* [EXTRACT TO READ]
####
Guarantees or specifications - no difference there.
Moreover the additional guarantees are
always in effect unless explicitly and specifically requested
otherwise (most likely by means of a #pragma or _Pragma).
Documentation needs to be written for the #pragmas, but no other
documentation is required (it might be nice to describe the
additional guarantees but that is not required by the C
standard).
It' the other way around - you need to describe first what the
actual behavior in absence of any pragmas is, and this needs to be a
firm specification, so the programmer doesn't need to read your mind
(or the source code to the compiler) to find out what you meant.
"But it is clear that..." would not be a specification; what is
clear to you may absolutely not be clear to anybody else.
This is also the only chance you'll have of getting this implemented
in one of the current compilers (and let's face it, if you want
high-quality code, you would need that; both LLVM and GCC
have taken an enormous amount of effort up to now, and duplicating
that is probably not going to happen).
The point is to change the behavior of the compiler but
still conform to the existing ISO C standard.
I understood that - defining things that are currently undefined.
But without a specification, that falls down.
So, let's try something that causes some grief - what should
be the default behavior (in the absence of pragmas) for integer
overflow? More specifically, can the compiler set the condition
to false in
int a;
...
if (a > a + 1) {
}
and how would you specify this in an unabigous manner?
####
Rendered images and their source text
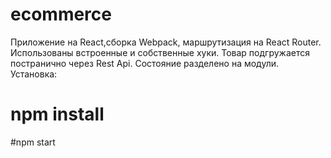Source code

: # ecommerce
Приложение на React,сборка Webpack, маршрутизация на React Router. Использованы встроенные и собственные хуки. Товар подгружается постранично через Rest Api. Состояние разделено на модули.
Установка:
# npm install
#npm start
 
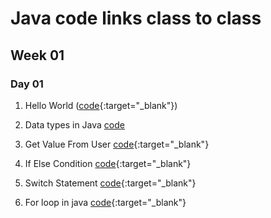 # Java code links class to class
## Week 01
### Day 01

1. Hello World ([code](https://www.atsix.online/2023/09/hello-world-in-java.html){:target="_blank"})

2. Data types in Java [code](#)

3. Get Value From User [code](https://www.atsix.online/2023/09/get-input-from-user-in-java.html){:target="_blank"}

4. If Else Condition [code](https://www.atsix.online/2023/09/if-else-condition-in-java.html){:target="_blank"}

5. Switch Statement [code](https://www.atsix.online/2023/09/switch-statement-in-java.html){:target="_blank"}

6. For loop in java [code](https://www.atsix.online/2023/09/for-loop-in-java.html){:target="_blank"}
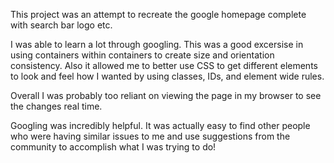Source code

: This project was an attempt to recreate the google homepage complete with search bar logo etc. 

I was able to learn a lot through googling. This was a good excersise in using containers within containers to create size and orientation consistency. Also it allowed me to better use CSS to get different elements to look and feel how I wanted by using classes, IDs, and element wide rules. 

Overall I was probably too reliant on viewing the page in my browser to see the changes real time. 

Googling was incredibly helpful. It was actually easy to find other people who were having similar issues to me and use suggestions from the community to accomplish what I was trying to do!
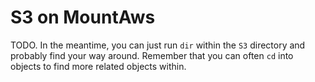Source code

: # S3 on MountAws

TODO. In the meantime, you can just run `dir` within the `S3` directory and probably find your way around.
Remember that you can often `cd` into objects to find more related objects within.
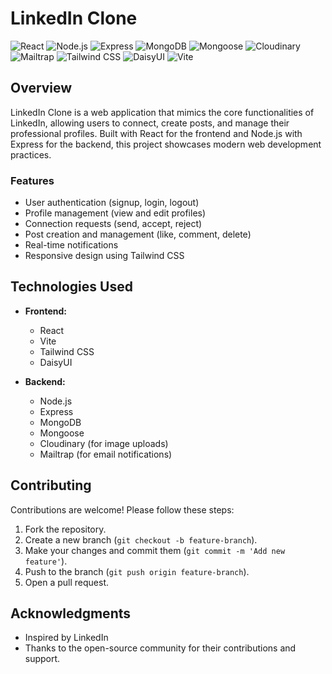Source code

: # LinkedIn Clone

![React](https://img.shields.io/badge/React-18.3.1-blue)
![Node.js](https://img.shields.io/badge/Node.js-14.17.0-green)
![Express](https://img.shields.io/badge/Express-4.17.1-yellow)
![MongoDB](https://img.shields.io/badge/MongoDB-4.4.0-orange)
![Mongoose](https://img.shields.io/badge/Mongoose-6.0.0-lightgrey)
![Cloudinary](https://img.shields.io/badge/Cloudinary-2.0.0-blueviolet)
![Mailtrap](https://img.shields.io/badge/Mailtrap-3.4.0-orange)
![Tailwind CSS](https://img.shields.io/badge/Tailwind%20CSS-3.4.16-blue)
![DaisyUI](https://img.shields.io/badge/DaisyUI-4.12.20-lightblue)
![Vite](https://img.shields.io/badge/Vite-2.6.14-red)

## Overview

LinkedIn Clone is a web application that mimics the core functionalities of LinkedIn, allowing users to connect, create posts, and manage their professional profiles. Built with React for the frontend and Node.js with Express for the backend, this project showcases modern web development practices.

### Features

- User authentication (signup, login, logout)
- Profile management (view and edit profiles)
- Connection requests (send, accept, reject)
- Post creation and management (like, comment, delete)
- Real-time notifications
- Responsive design using Tailwind CSS

## Technologies Used

- **Frontend:**
  - React
  - Vite
  - Tailwind CSS
  - DaisyUI

- **Backend:**
  - Node.js
  - Express
  - MongoDB
  - Mongoose
  - Cloudinary (for image uploads)
  - Mailtrap (for email notifications)

## Contributing

Contributions are welcome! Please follow these steps:

1. Fork the repository.
2. Create a new branch (`git checkout -b feature-branch`).
3. Make your changes and commit them (`git commit -m 'Add new feature'`).
4. Push to the branch (`git push origin feature-branch`).
5. Open a pull request.

## Acknowledgments

- Inspired by LinkedIn
- Thanks to the open-source community for their contributions and support.
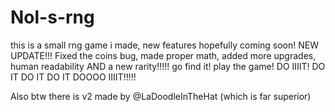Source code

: # Nol-s-rng
this is a small rng game i made, new features hopefully coming soon!
NEW UPDATE!!! Fixed the coins bug, made proper math, added more upgrades, human readability AND a new rarity!!!!!
go find it! play the game! DO IIIIT! DO IT DO IT DO IT DOOOO IIIIT!!!!! 


Also btw there is v2 made by @LaDoodleInTheHat (which is far superior)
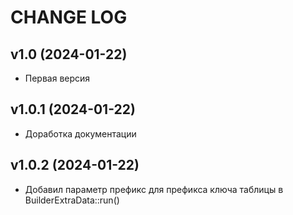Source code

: CHANGE LOG
==========

## v1.0 (2024-01-22)
* Первая версия

## v1.0.1 (2024-01-22)
* Доработка документации

## v1.0.2 (2024-01-22)
* Добавил параметр префикс для префикса ключа таблицы в BuilderExtraData::run()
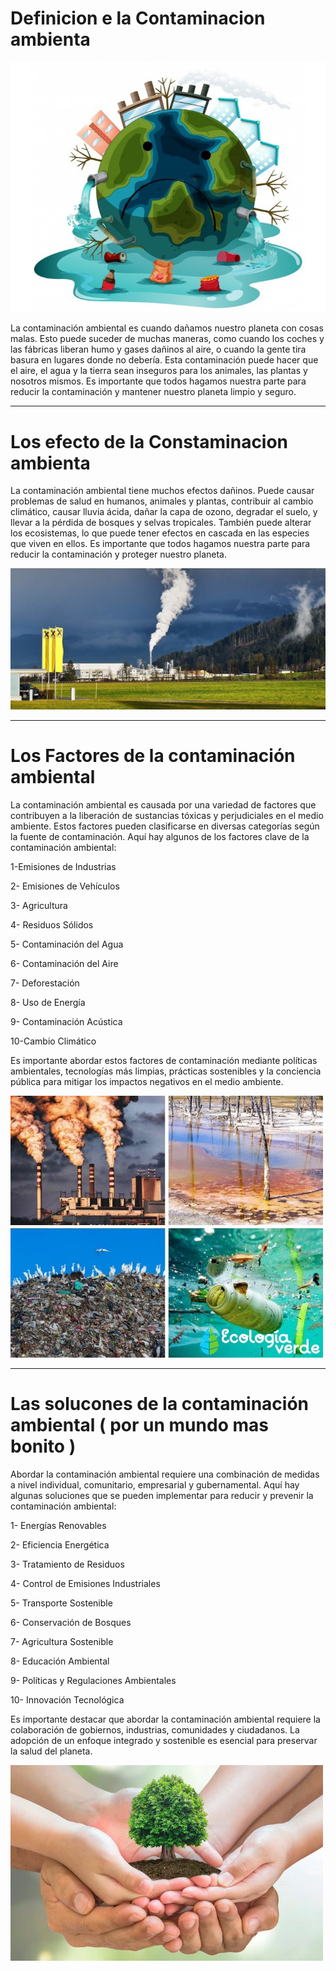 # Definicion e la Contaminacion ambienta

![foto](/1.jpeg)


La contaminación ambiental es cuando dañamos nuestro planeta con cosas malas. Esto puede suceder de muchas maneras, como cuando los coches y las fábricas liberan humo y gases dañinos al aire, o cuando la gente tira basura en lugares donde no debería. Esta contaminación puede hacer que el aire, el agua y la tierra sean inseguros para los animales, las plantas y nosotros mismos. Es importante que todos hagamos nuestra parte para reducir la contaminación y mantener nuestro planeta limpio y seguro.

***
# Los efecto de la Constaminacion ambienta

La contaminación ambiental tiene muchos efectos dañinos. Puede causar problemas de salud en humanos, animales y plantas, contribuir al cambio climático, causar lluvia ácida, dañar la capa de ozono, degradar el suelo, y llevar a la pérdida de bosques y selvas tropicales. También puede alterar los ecosistemas, lo que puede tener efectos en cascada en las especies que viven en ellos. Es importante que todos hagamos nuestra parte para reducir la contaminación y proteger nuestro planeta.



![foto11](/11.jpg)


***
# Los Factores de la contaminación ambiental



La contaminación ambiental es causada por una variedad de factores que contribuyen a la liberación de sustancias tóxicas y perjudiciales en el medio ambiente. Estos factores pueden clasificarse en diversas categorías según la fuente de contaminación. Aquí hay algunos de los factores clave de la contaminación ambiental:

1-Emisiones de Industrias

2- Emisiones de Vehículos

3- Agricultura

4- Residuos Sólidos

5- Contaminación del Agua

6- Contaminación del Aire

7- Deforestación

8- Uso de Energía

9- Contaminación Acústica

10-Cambio Climático


Es importante abordar estos factores de contaminación mediante políticas ambientales, tecnologías más limpias, prácticas sostenibles y la conciencia pública para mitigar los impactos negativos en el medio ambiente.


<img src="/12.jpg" alt="foto" width="500px">


***
# Las solucones de la contaminación ambiental ( por un mundo mas bonito )



Abordar la contaminación ambiental requiere una combinación de medidas a nivel individual, comunitario, empresarial y gubernamental. Aquí hay algunas soluciones que se pueden implementar para reducir y prevenir la contaminación ambiental:

1- Energías Renovables

2- Eficiencia Energética

3- Tratamiento de Residuos

4- Control de Emisiones Industriales

5- Transporte Sostenible

6- Conservación de Bosques

7- Agricultura Sostenible

8- Educación Ambiental

9- Políticas y Regulaciones Ambientales

10- Innovación Tecnológica


Es importante destacar que abordar la contaminación ambiental requiere la colaboración de gobiernos, industrias, comunidades y ciudadanos. La adopción de un enfoque integrado y sostenible es esencial para preservar la salud del planeta.



<img src="/13.jpg" alt="foto" width="500px">

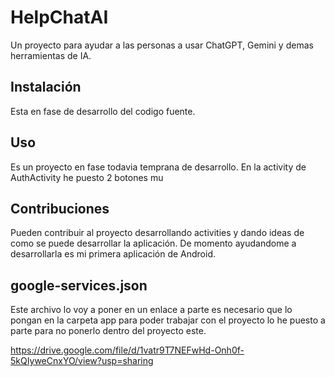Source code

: # HelpChatAI 

Un proyecto para ayudar a las personas a usar ChatGPT, Gemini y demas herramientas de IA.

## Instalación

Esta en fase de desarrollo del codigo fuente.

## Uso

Es un proyecto en fase todavia temprana de desarrollo.
En la activity de AuthActivity he puesto 2 botones mu

## Contribuciones

Pueden contribuir al proyecto desarrollando activities y dando ideas de como se puede desarrollar la aplicación.
De momento ayudandome a desarrollarla es mi primera aplicación de Android.

## google-services.json

Este archivo lo voy a poner en un enlace a parte es necesario que lo pongan en la carpeta app para poder
trabajar con el proyecto lo he puesto a parte para no ponerlo dentro del proyecto este.

https://drive.google.com/file/d/1vatr9T7NEFwHd-Onh0f-5kQIyweCnxYO/view?usp=sharing
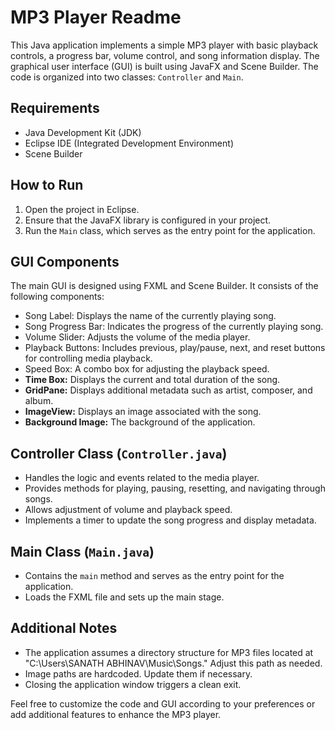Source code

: # MP3 Player Readme

This Java application implements a simple MP3 player with basic playback controls, a progress bar, volume control, and song information display. The graphical user interface (GUI) is built using JavaFX and Scene Builder. The code is organized into two classes: `Controller` and `Main`.

## Requirements
- Java Development Kit (JDK)
- Eclipse IDE (Integrated Development Environment)
- Scene Builder

## How to Run
1. Open the project in Eclipse.
2. Ensure that the JavaFX library is configured in your project.
3. Run the `Main` class, which serves as the entry point for the application.

## GUI Components
The main GUI is designed using FXML and Scene Builder. It consists of the following components:

- Song Label: Displays the name of the currently playing song.
- Song Progress Bar: Indicates the progress of the currently playing song.
- Volume Slider: Adjusts the volume of the media player.
- Playback Buttons: Includes previous, play/pause, next, and reset buttons for controlling media playback.
- Speed Box: A combo box for adjusting the playback speed.
- **Time Box:** Displays the current and total duration of the song.
- **GridPane:** Displays additional metadata such as artist, composer, and album.
- **ImageView:** Displays an image associated with the song.
- **Background Image:** The background of the application.

## Controller Class (`Controller.java`)
- Handles the logic and events related to the media player.
- Provides methods for playing, pausing, resetting, and navigating through songs.
- Allows adjustment of volume and playback speed.
- Implements a timer to update the song progress and display metadata.

## Main Class (`Main.java`)
- Contains the `main` method and serves as the entry point for the application.
- Loads the FXML file and sets up the main stage.

## Additional Notes
- The application assumes a directory structure for MP3 files located at "C:\\Users\\SANATH ABHINAV\\Music\\Songs." Adjust this path as needed.
- Image paths are hardcoded. Update them if necessary.
- Closing the application window triggers a clean exit.

Feel free to customize the code and GUI according to your preferences or add additional features to enhance the MP3 player.
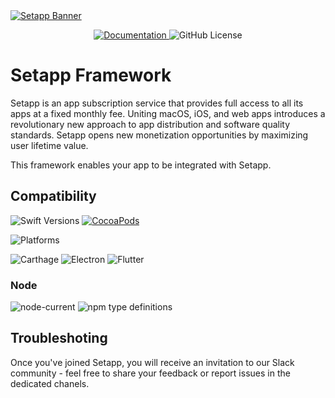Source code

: <a href="https://setapp.com/developers">
   <picture>
      <img alt="Setapp Banner" src="https://github.com/MacPaw/setapp-ios/assets/6452801/f02bb864-de9e-41ca-be6a-dd81538eb3a5">
   </picture>
</a>

<p align="center">
   <a href="https://docs.setapp.com">
        <img alt="Documentation" src="http://img.shields.io/badge/read_the-docs-2196f3.svg">
    </a>
   <img alt="GitHub License" src="https://img.shields.io/github/license/MacPaw/Setapp-framework">
</p>

# Setapp Framework

Setapp is an app subscription service that provides full access to all its apps at a fixed monthly fee. Uniting macOS, iOS, and web apps introduces a revolutionary new approach to app distribution and software quality standards. Setapp opens new monetization opportunities by maximizing user lifetime value.

This framework enables your app to be integrated with Setapp.

## Compatibility
![Swift Versions](https://img.shields.io/badge/Swift-5.0-blue)
[![CocoaPods](http://img.shields.io/cocoapods/v/Setapp.svg)](http://cocoapods.org/?q=Setapp)

![Platforms](https://img.shields.io/badge/Platforms-iOS_%7C_macOS-blue)

![Carthage](https://img.shields.io/badge/Carthage-compatible-green)
![Electron](https://img.shields.io/badge/Electron-compatible-green)
![Flutter](https://img.shields.io/badge/Flutter-compatible-green)

### Node
![node-current](https://img.shields.io/node/v/%40setapp%2Fframework-wrapper?logo=npm)
![npm type definitions](https://img.shields.io/npm/types/%40setapp%2Fframework-wrapper?logo=npm)

## Troubleshoting

Once you've joined Setapp, you will receive an invitation to our Slack community - feel free to share your feedback or report issues in the dedicated chanels.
####
* [EXERCISE REQUIREMENTS]
a. From the discussion of C compiler behavior, extract word for word the part that opens with the words containing "Guarantees or specifications" and closes with "#pragma or _Pragma).".
b. In the rows, rename "Scene Builder" to "SceneBuilder" in the part that opens with the line containing "Un proyecto para" and closes with the line containing "- Scene Builder", and return only those lines with everything else unchanged. Leave the pictures out.

* [ANSWERS FOR THIS EXERCISE]
a.
Guarantees or specifications - no difference there.
Moreover the additional guarantees are
always in effect unless explicitly and specifically requested
otherwise (most likely by means of a #pragma or _Pragma).

b.
Un proyecto para ayudar a las personas a usar ChatGPT, Gemini y demas herramientas de IA.

## Instalación

Esta en fase de desarrollo del codigo fuente.

## Uso

Es un proyecto en fase todavia temprana de desarrollo.
En la activity de AuthActivity he puesto 2 botones mu

## Contribuciones

Pueden contribuir al proyecto desarrollando activities y dando ideas de como se puede desarrollar la aplicación.
De momento ayudandome a desarrollarla es mi primera aplicación de Android.

## google-services.json

Este archivo lo voy a poner en un enlace a parte es necesario que lo pongan en la carpeta app para poder
trabajar con el proyecto lo he puesto a parte para no ponerlo dentro del proyecto este.

https://drive.google.com/file/d/1vatr9T7NEFwHd-Onh0f-5kQIyweCnxYO/view?usp=sharing
Source code

: # MP3 Player Readme

This Java application implements a simple MP3 player with basic playback controls, a progress bar, volume control, and song information display. The graphical user interface (GUI) is built using JavaFX and SceneBuilder. The code is organized into two classes: `Controller` and `Main`.

## Requirements
- Java Development Kit (JDK)
- Eclipse IDE (Integrated Development Environment)
- SceneBuilder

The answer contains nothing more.